=== Extracted records ===
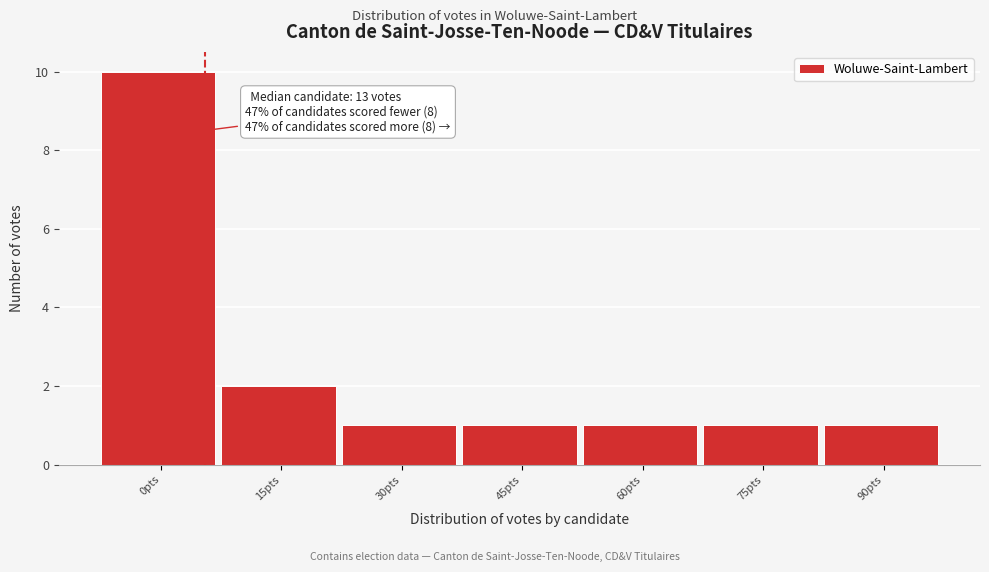

Reading left to right, what are all the values shown in this chart?

0pts=10	15pts=2	30pts=1	45pts=1	60pts=1	75pts=1	90pts=1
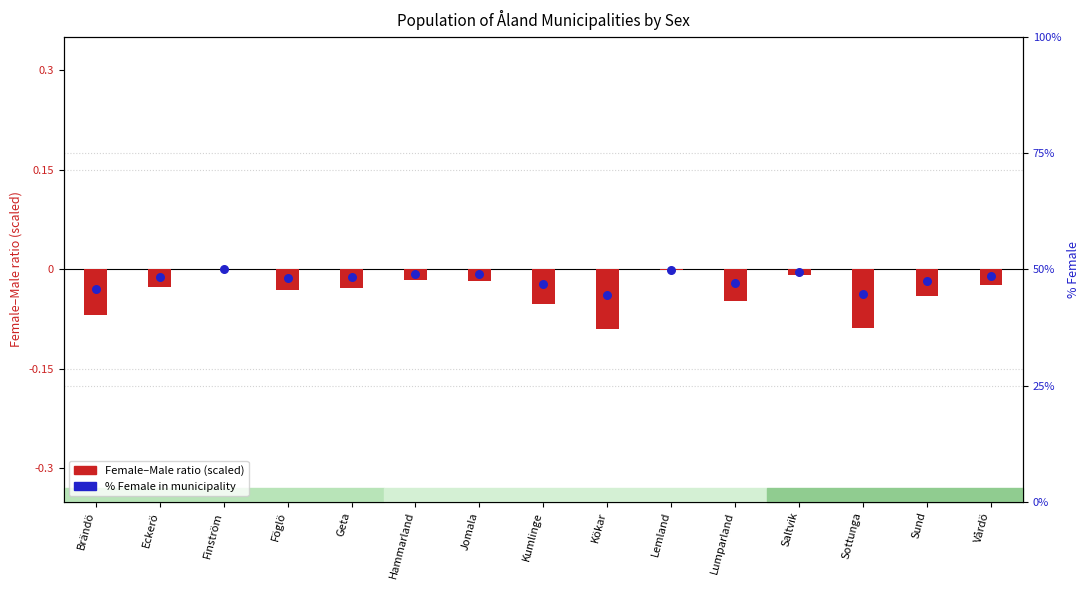

Which series reaches the minimum Y coordinate?

Female-Male ratio (scaled)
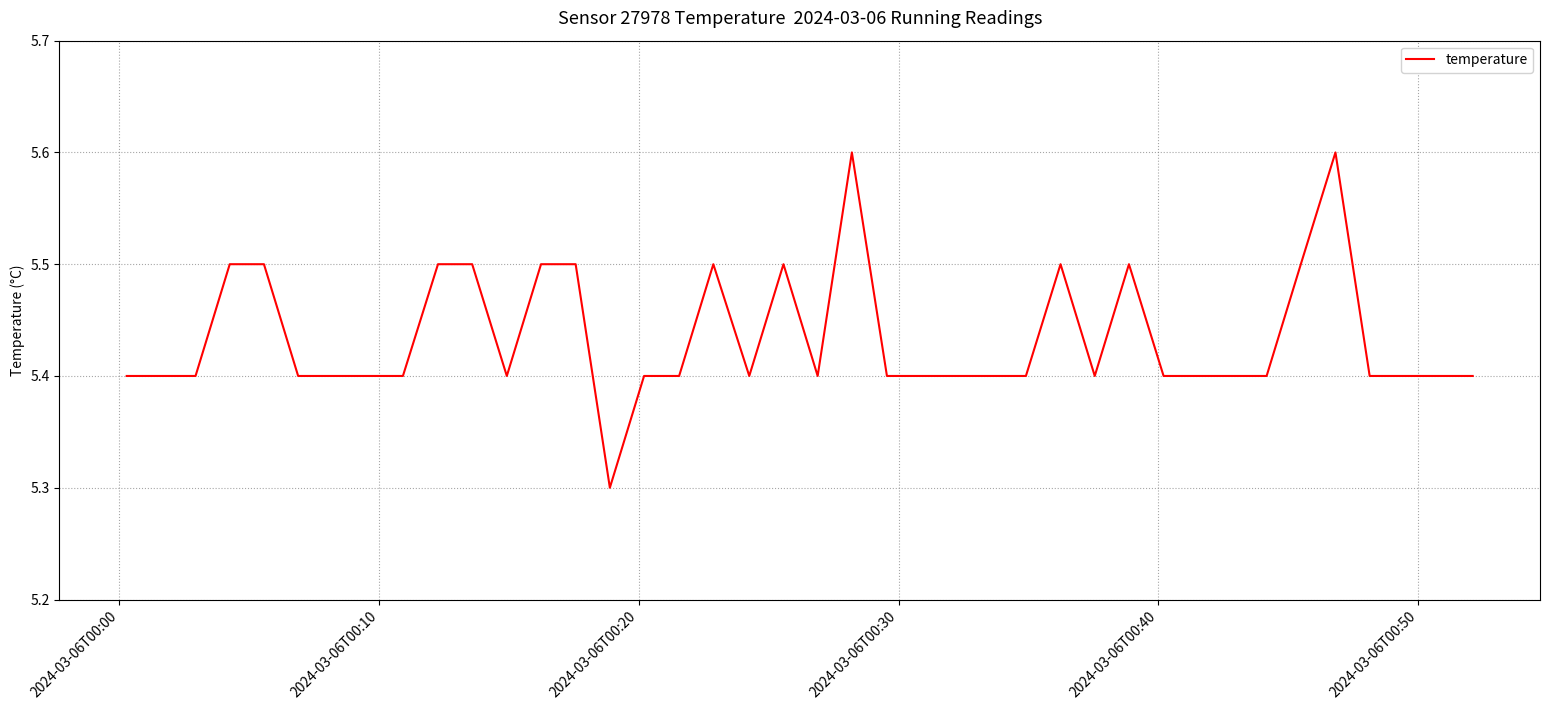

What is the maximum value shown in the chart?

5.6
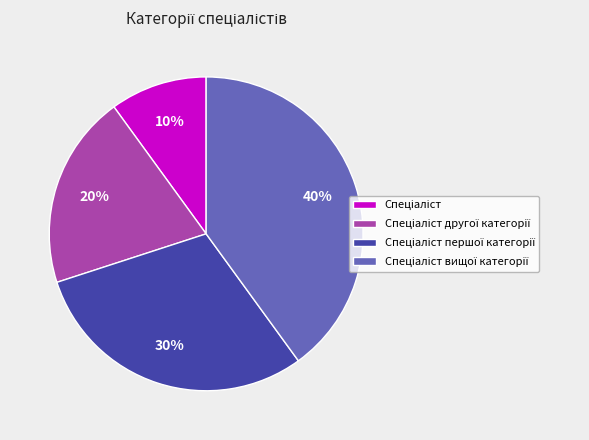

To the nearest percent, what is the average slice percentage?

25%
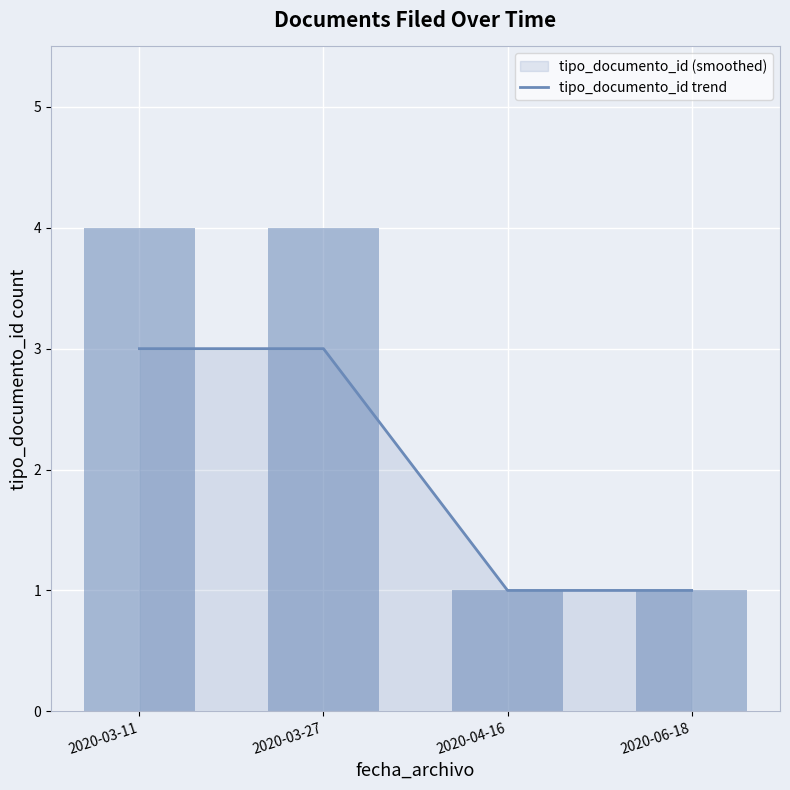

Which has a higher value, 2020-03-27 or 2020-06-18?

2020-03-27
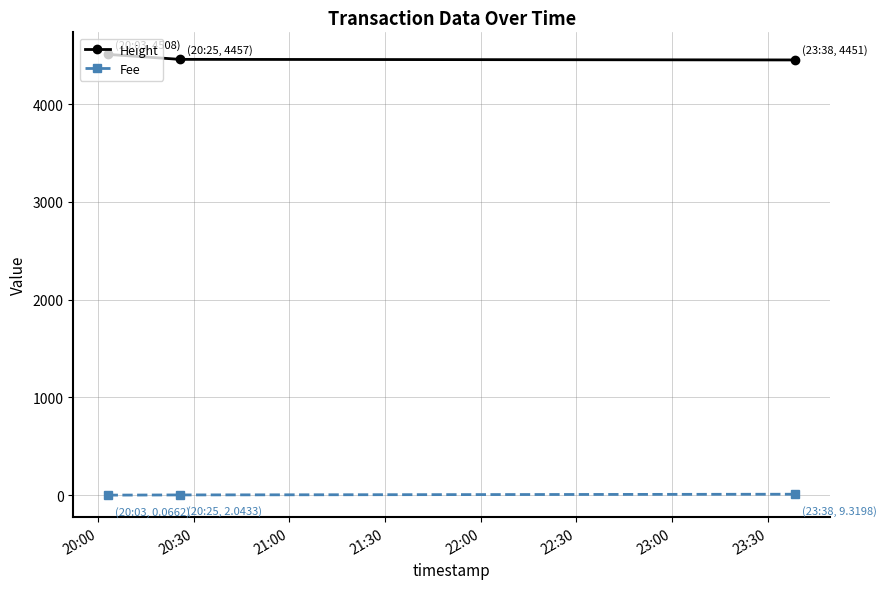

What is the sum of all Fee values?

11.4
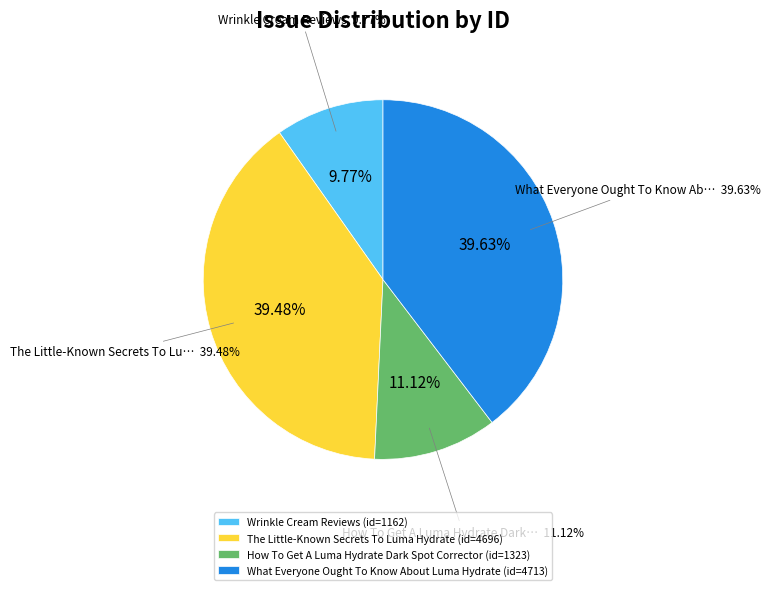

What percentage is the How To Get A Luma Hydrate Dark Spot Corrector slice, to the nearest percent?

11%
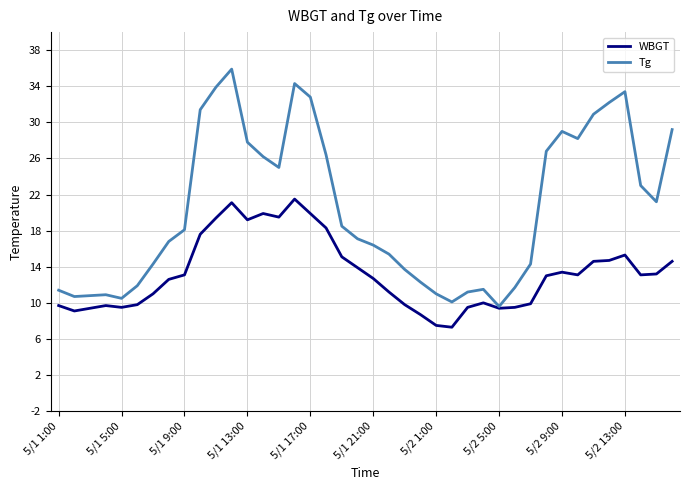

List the series in order of their peak value, highest first.

Tg, WBGT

=== Aim of the task ===
Format the items above as a JSON list of strings, one string per line, with blank lines skipped and the pictures left out.

=== Answer section ===
[
  "Reading left to right, what are all the values shown in this chart?",
  "0pts=10\t15pts=2\t30pts=1\t45pts=1\t60pts=1\t75pts=1\t90pts=1",
  "Which series reaches the minimum Y coordinate?",
  "Female-Male ratio (scaled)",
  "What is the maximum value shown in the chart?",
  "5.6",
  "To the nearest percent, what is the average slice percentage?",
  "25%",
  "Which has a higher value, 2020-03-27 or 2020-06-18?",
  "2020-03-27",
  "What is the sum of all Fee values?",
  "11.4",
  "What percentage is the How To Get A Luma Hydrate Dark Spot Corrector slice, to the nearest percent?",
  "11%",
  "List the series in order of their peak value, highest first.",
  "Tg, WBGT"
]